Below are the records; repeat them in full, exactly.

########

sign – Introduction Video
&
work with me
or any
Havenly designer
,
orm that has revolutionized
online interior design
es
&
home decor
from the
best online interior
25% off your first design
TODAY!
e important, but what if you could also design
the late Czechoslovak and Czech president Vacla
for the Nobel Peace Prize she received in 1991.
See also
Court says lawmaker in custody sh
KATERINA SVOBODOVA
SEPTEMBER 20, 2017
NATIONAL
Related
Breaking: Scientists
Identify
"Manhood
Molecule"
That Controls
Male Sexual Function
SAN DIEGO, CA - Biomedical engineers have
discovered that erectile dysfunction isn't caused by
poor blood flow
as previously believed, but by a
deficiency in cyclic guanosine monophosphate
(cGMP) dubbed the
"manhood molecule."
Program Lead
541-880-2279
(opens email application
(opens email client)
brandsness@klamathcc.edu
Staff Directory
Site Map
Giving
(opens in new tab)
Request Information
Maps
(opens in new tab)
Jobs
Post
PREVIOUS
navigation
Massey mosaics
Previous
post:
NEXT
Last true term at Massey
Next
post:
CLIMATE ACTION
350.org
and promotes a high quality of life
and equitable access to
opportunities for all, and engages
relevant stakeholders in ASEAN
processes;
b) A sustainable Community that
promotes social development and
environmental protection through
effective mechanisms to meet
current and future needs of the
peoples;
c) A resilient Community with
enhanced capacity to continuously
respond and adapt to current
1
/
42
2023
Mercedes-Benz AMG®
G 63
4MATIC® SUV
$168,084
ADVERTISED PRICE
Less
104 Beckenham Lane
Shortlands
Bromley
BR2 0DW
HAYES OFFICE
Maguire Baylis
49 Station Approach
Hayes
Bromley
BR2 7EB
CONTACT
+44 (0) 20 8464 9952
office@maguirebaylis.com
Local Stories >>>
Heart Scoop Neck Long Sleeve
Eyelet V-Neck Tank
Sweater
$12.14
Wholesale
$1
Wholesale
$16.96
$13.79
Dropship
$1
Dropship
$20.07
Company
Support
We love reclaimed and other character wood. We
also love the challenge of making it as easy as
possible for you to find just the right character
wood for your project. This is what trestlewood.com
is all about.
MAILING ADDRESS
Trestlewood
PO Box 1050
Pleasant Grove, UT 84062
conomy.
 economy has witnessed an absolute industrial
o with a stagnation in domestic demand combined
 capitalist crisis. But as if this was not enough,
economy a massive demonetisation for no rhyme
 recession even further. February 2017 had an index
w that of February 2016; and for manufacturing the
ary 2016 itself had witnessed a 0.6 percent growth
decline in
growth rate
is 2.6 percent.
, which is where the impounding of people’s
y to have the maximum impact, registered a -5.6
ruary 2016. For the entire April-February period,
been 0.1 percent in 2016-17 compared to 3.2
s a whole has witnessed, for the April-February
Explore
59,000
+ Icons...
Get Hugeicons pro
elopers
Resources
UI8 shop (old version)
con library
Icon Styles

########

*RESULT*.
sign – Introduction Video
&
work with me
or any
Havenly designer
,
orm that has revolutionized
online interior design
es
&
home decor
from the
best online interior
25% off your first design
TODAY!
e important, but what if you could also design
the late Czechoslovak and Czech president Vacla
for the Nobel Peace Prize she received in 1991.
See also
Court says lawmaker in custody sh
KATERINA SVOBODOVA
SEPTEMBER 20, 2017
NATIONAL
Related
Breaking: Scientists
Identify
"Manhood
Molecule"
That Controls
Male Sexual Function
SAN DIEGO, CA - Biomedical engineers have
discovered that erectile dysfunction isn't caused by
poor blood flow
as previously believed, but by a
deficiency in cyclic guanosine monophosphate
(cGMP) dubbed the
"manhood molecule."
Program Lead
541-880-2279
(opens email application
(opens email client)
brandsness@klamathcc.edu
Staff Directory
Site Map
Giving
(opens in new tab)
Request Information
Maps
(opens in new tab)
Jobs
Post
PREVIOUS
navigation
Massey mosaics
Previous
post:
NEXT
Last true term at Massey
Next
post:
CLIMATE ACTION
350.org
and promotes a high quality of life
and equitable access to
opportunities for all, and engages
relevant stakeholders in ASEAN
processes;
b) A sustainable Community that
promotes social development and
environmental protection through
effective mechanisms to meet
current and future needs of the
peoples;
c) A resilient Community with
enhanced capacity to continuously
respond and adapt to current
1
/
42
2023
Mercedes-Benz AMG®
G 63
4MATIC® SUV
$168,084
ADVERTISED PRICE
Less
104 Beckenham Lane
Shortlands
Bromley
BR2 0DW
HAYES OFFICE
Maguire Baylis
49 Station Approach
Hayes
Bromley
BR2 7EB
CONTACT
+44 (0) 20 8464 9952
office@maguirebaylis.com
Local Stories >>>
Heart Scoop Neck Long Sleeve
Eyelet V-Neck Tank
Sweater
$12.14
Wholesale
$1
Wholesale
$16.96
$13.79
Dropship
$1
Dropship
$20.07
Company
Support
We love reclaimed and other character wood. We
also love the challenge of making it as easy as
possible for you to find just the right character
wood for your project. This is what trestlewood.com
is all about.
MAILING ADDRESS
Trestlewood
PO Box 1050
Pleasant Grove, UT 84062
conomy.
 economy has witnessed an absolute industrial
o with a stagnation in domestic demand combined
 capitalist crisis. But as if this was not enough,
economy a massive demonetisation for no rhyme
 recession even further. February 2017 had an index
w that of February 2016; and for manufacturing the
ary 2016 itself had witnessed a 0.6 percent growth
decline in
growth rate
is 2.6 percent.
, which is where the impounding of people’s
y to have the maximum impact, registered a -5.6
ruary 2016. For the entire April-February period,
been 0.1 percent in 2016-17 compared to 3.2
s a whole has witnessed, for the April-February
Explore
59,000
+ Icons...
Get Hugeicons pro
elopers
Resources
UI8 shop (old version)
con library
Icon Styles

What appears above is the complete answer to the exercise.